- Film poster
- Directed by: Rebecca Daly
- Written by: Rebecca Daly; Glenn Montgomery;
- Produced by: Conor Barry; Macdara Kelleher;
- Starring: Rachel Griffiths; Barry Keoghan; Michael McElhatton; Nika McGuigan; Johnny Ward;
- Cinematography: Lennart Verstegen
- Edited by: Halina Daugird
- Music by: Rutger Reinders
- Production companies: Fastnet Films; Calach Films; Les Films Fauves; Rinkel Film;
- Release date: 24 January 2016 (Sundance);
- Running time: 100 minutes
- Countries: Ireland Luxembourg Netherlands
- Language: English

= Mammal (film) =

2016 film

Mammal is a 2016 Irish-Luxembourgish-Dutch drama film directed by Rebecca Daly, who co-wrote the screenplay with Glenn Montgomery.
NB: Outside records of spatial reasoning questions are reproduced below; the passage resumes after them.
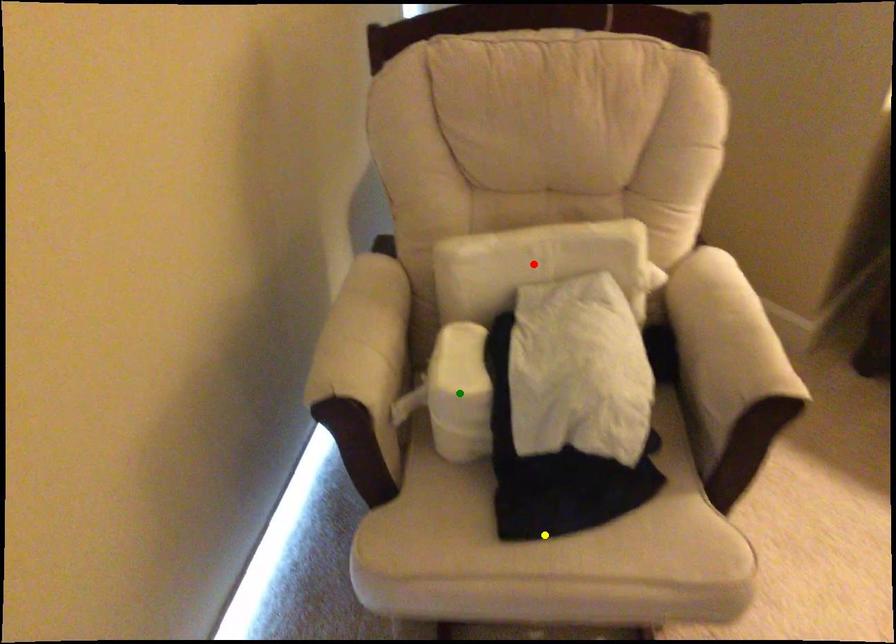
Order these from farthest to nearest:
1. green point
2. yellow point
3. red point

red point, green point, yellow point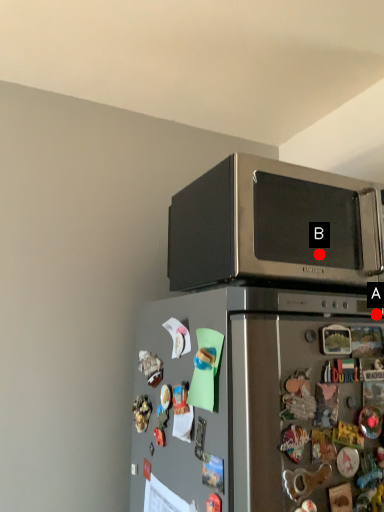
Question: Two points are circled on the image, labeled by A and B beside each circle. Among these points, which one is nearest to the camera?

Choices:
 (A) A is closer
 (B) B is closer

Answer: (A)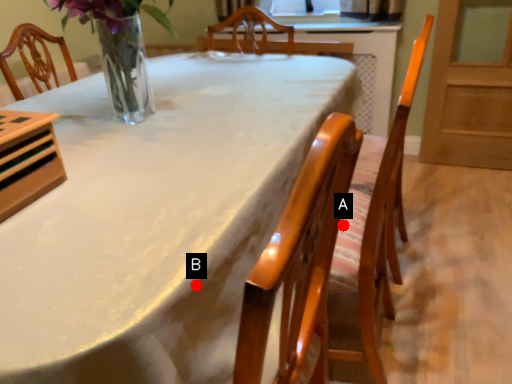
Question: Two points are circled on the image, labeled by A and B beside each circle. Among these points, which one is nearest to the camera?

Choices:
 (A) A is closer
 (B) B is closer

Answer: (B)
Starring Rachel Griffiths and Barry Keoghan, the cast also includes Michael McElhatton, Nika McGuigan, and Johnny Ward in supporting roles. It was shown in the World Cinema Dramatic Competition section at the 2016 Sundance Film Festival.

==Cast==
- Rachel Griffiths as Margaret
- Barry Keoghan as Joe
- Michael McElhatton as Matt
- Nika McGuigan as Ann Marie
- Johnny Ward as Sully
- Joanne Crawford as Jean Cunningham
- Aoife King as Claire
- Rachel O'Byrne as Lucinda

==Reception==
On review aggregator website Rotten Tomatoes, the film holds an approval rating of 75% based on 8 reviews, with an average rating of 6.6/10.